Here are some more details and reactions to the teachers’ union proposal for furloughs:

  • Under the plan, though teachers would give up 1.6 percent of their salary for two years in a row by taking three days off, they would eventually regain that money — and then some. Three gradual increases of 1.5 percent, 1.5 percent and 3 percent would, compounded, add up to more than 6 percent. Teachers union President Camille Zombro said the goal is to increase salaries to “comparability in the county.”
  • “You’ve got to pay us back with interest,” Zombro said.
  • I ran into school board President Richard Barrera, who demurred from talking about the union proposal until he could read the whole plan. He said simply, “This is a good start.”

    Barrera is one of several school board members who have said that salary cuts are unfortunate but necessary if the budget numbers don’t improve; Shelia Jackson told me yesterday that she backs the idea of a salary cut, though she wanted it to be a smaller cut or no cut at all for people making less than $50,000. That idea didn’t win over the rest of the board, Jackson said.

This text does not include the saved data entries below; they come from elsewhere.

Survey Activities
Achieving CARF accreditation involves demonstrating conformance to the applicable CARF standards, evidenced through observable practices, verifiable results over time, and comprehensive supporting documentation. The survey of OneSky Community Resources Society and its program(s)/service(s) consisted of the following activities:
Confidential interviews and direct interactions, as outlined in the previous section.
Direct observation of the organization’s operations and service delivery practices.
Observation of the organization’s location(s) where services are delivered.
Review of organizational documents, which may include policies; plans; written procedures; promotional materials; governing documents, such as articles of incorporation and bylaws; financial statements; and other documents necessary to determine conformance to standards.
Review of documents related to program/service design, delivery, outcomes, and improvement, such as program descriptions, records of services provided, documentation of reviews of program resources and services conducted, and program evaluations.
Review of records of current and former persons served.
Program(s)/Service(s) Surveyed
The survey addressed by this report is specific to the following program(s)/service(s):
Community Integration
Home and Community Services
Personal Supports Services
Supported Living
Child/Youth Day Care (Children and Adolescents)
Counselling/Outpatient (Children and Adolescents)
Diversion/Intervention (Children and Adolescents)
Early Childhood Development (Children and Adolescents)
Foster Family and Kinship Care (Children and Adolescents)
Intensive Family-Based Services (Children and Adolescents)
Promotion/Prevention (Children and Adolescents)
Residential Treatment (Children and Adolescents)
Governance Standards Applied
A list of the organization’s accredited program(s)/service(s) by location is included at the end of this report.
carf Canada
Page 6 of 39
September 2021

  • I asked Zombro what changed this year to convince the teachers union that cuts were necessary. Zombro said year-after-year budget cuts were one factor, but she disagreed with the idea that the union had been unwilling to cut before.

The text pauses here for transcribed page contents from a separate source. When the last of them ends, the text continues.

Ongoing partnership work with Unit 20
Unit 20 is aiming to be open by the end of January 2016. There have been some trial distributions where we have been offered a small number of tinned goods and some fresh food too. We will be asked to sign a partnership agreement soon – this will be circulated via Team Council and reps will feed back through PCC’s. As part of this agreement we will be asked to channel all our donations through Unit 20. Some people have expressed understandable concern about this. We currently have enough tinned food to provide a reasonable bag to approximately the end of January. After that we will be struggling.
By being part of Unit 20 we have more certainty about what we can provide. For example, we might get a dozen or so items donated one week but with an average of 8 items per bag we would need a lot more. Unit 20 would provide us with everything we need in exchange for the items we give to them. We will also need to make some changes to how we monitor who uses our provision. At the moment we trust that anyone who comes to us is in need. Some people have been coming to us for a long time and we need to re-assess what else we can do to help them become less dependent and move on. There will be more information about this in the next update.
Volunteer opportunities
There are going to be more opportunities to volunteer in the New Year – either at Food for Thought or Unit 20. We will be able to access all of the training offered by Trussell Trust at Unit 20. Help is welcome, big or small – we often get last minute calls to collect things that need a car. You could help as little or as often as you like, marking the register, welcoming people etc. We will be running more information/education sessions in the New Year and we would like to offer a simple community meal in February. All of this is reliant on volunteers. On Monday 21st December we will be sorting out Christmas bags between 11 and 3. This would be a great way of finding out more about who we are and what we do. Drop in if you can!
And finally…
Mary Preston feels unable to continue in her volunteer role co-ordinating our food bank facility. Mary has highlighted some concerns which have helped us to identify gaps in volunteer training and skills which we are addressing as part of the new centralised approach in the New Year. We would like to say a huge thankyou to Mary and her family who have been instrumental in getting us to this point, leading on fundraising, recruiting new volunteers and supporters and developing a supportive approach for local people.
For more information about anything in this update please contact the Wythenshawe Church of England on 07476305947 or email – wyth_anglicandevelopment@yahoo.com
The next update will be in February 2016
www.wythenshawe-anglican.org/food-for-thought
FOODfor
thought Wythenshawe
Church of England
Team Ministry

    “The myth out there is that we refuse to take anything,” she said. “We recognize the district is in a bad place. But we also recognize how much of it is their own fault.” She cited the creation of tiny classes in a select group of schools, a pilot program under former Superintendent Terry Grier, as a poor decision.

  • School board member John de Beck was a fan of furloughs last year — and the unionsharply criticized him for the idea then. Now de Beck says that furloughs won’t get the needed savings and will hurt kids too much.

    “If that’s the only budget solution they’re proposing, it’s not adequate,” de Beck said. “It doesn’t add up.”